A friend with a successful b-to-b eCommerce business posed a simple question to me: “If you could only do one or two things for an ecommerce business (that sells actual products rather than a service or software or something) to increase customer retention, what would you recommend?” Here are my recommendations, in priority order. What are yours?

  1. Place your web address, with a compelling call-to-action, directly on the products being shipped. Make this call-to-action as time-sensitive as possible. Don’t be lame and do include a deadline. NO: “Fill out our warranty card online.” YES: “Set up an email reminder on our site so you’ll never forget to replenish. Do it by [date] and we’ll give you an automatic 10% off your next purchase, and free shipping!” Enclose a card reiterating the offer. This may be your last best shot at creating a repeat customer.
  2. Follow up your shipment with a “We’d like to know if your products are fitting your needs” email or letter. Include a customer satisfaction survey that rewards them with something they can use with an immediate order. If you’re using snail mail, naturally you should enclose a printed catalog. Draw their attention to related items that can be found within it (or if it’s an email, found on the eCommerce site). If possible make the effort self-financing by generating an immediate re-purchase. Use the Net Promoter Score (NPS)* methodology in the satisfaction survey, to track current loyalty for this customer and as a way to track overall likelihood to repurchase as a trend over time.

Those are my recommendations. What are yours? Comments are especially welcome, for me and my friend.

*I’m including this because, although NPS has fallen out of favor as a predictor of company growth, and in other ways is definitely not perfect, I agree with Dale Wolf in that I like its simplicity. You need to use something as a predictive baseline that can (hopefully) be compared with real loyalty measurements. The NPS methodology, associated with Satmetrix Systems, Inc. and Fred Reichheld, is good enough to do the job.
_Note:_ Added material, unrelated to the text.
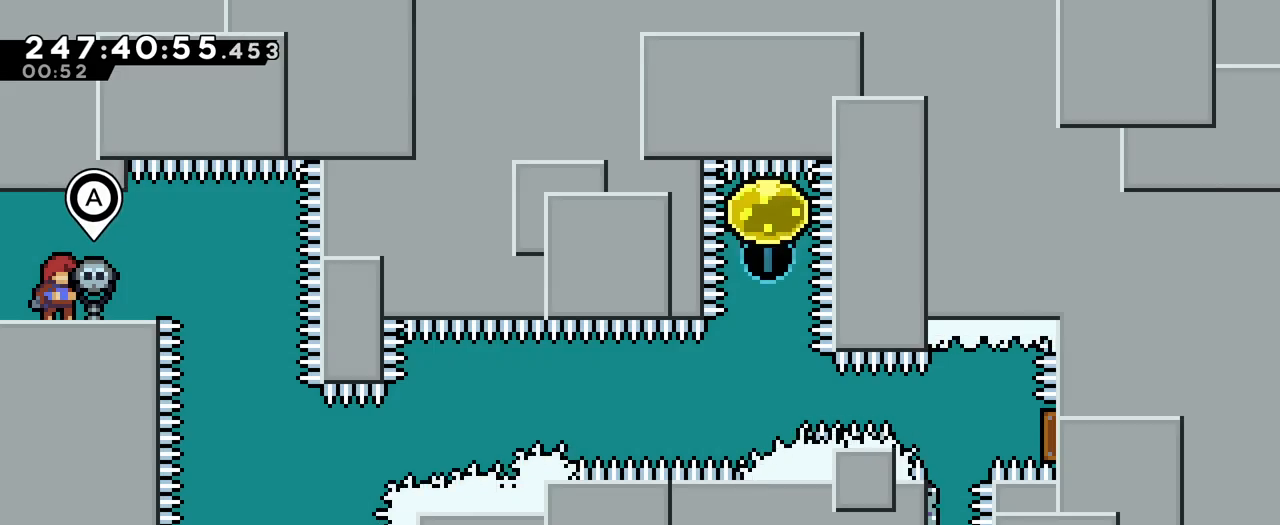
{"buttons": [], "left_stick": "center", "right_stick": "center", "events": [[184, "B", "down"], [267, "B", "up"]]}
PPC landing pages start talking at the 200th click

There’s a trick to conducting pay-per-click (PPC) campaigns on a shoestring. Larger campaigns buy popular keyword phrases. They consequently generate a torrent of clicks. Smaller campaigns, on the other hand, must make similar decisions success using a comparative trickle of data. So how do small-time marketers know when they have enough information to make reliable decisions?

A good rule of thumb is to start trusting the results of a PPC landing page at about 200 clicks. That’s according to Tony Brewin, of SuperEvent in the U.K. His advice was part of a Wordtracker post on optimizing Google Adwords campaigns.

This is coincidentally similar to the rule of thumb I’ve used in direct mail campaigns. For smaller mailings, direct mail veterans have known that you could start to be confident about results once you’ve received roughly 20 of them.

A statistician friend once described these critical mass numbers as the thresholds where there is enough information to get simple yes / no answers about whether a campaign is succeeding. He compared them to when you watch a dot of light coming at you from a distance during an evening drive. This threshold is the point where you can first tell whether you’re seeing a single headline, from an approaching motorcycle, or from a car’s pair of headlights.

It’s still a limited amount of information, but knowing what’s coming at you quickly and definitively can be useful both in driving and in direct response.